**Problem to solve**
What is needed is an exact copy of the lines from the one containing "ситуации мы увидели, что" through the last line of the entries below, both included.

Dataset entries
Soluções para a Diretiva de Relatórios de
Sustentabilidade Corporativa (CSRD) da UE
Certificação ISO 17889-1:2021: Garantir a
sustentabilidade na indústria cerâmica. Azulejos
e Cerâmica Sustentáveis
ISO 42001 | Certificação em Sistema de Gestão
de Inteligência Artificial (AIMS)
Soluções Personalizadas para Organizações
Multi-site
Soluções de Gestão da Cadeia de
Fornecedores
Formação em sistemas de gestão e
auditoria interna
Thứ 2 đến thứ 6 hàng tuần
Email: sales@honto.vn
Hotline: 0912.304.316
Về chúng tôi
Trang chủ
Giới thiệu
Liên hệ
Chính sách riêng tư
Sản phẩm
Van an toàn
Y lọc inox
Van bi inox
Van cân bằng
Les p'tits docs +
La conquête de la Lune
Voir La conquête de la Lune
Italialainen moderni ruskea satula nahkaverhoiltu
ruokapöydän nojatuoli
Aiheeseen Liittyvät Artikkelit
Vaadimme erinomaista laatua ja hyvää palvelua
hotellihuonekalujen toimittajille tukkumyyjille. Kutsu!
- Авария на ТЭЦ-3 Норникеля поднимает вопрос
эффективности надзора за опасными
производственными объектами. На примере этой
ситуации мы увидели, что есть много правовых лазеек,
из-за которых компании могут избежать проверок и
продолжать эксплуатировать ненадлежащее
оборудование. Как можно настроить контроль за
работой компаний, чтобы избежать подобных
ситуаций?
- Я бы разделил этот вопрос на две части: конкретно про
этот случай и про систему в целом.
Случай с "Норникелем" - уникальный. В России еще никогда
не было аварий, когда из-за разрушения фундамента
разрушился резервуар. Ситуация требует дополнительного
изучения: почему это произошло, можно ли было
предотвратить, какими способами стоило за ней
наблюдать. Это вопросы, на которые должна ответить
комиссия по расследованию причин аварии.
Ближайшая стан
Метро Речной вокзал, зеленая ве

**Exercise result**
ситуации мы увидели, что есть много правовых лазеек,
из-за которых компании могут избежать проверок и
продолжать эксплуатировать ненадлежащее
оборудование. Как можно настроить контроль за
работой компаний, чтобы избежать подобных
ситуаций?
- Я бы разделил этот вопрос на две части: конкретно про
этот случай и про систему в целом.
Случай с "Норникелем" - уникальный. В России еще никогда
не было аварий, когда из-за разрушения фундамента
разрушился резервуар. Ситуация требует дополнительного
изучения: почему это произошло, можно ли было
предотвратить, какими способами стоило за ней
наблюдать. Это вопросы, на которые должна ответить
комиссия по расследованию причин аварии.
Ближайшая стан
Метро Речной вокзал, зеленая ве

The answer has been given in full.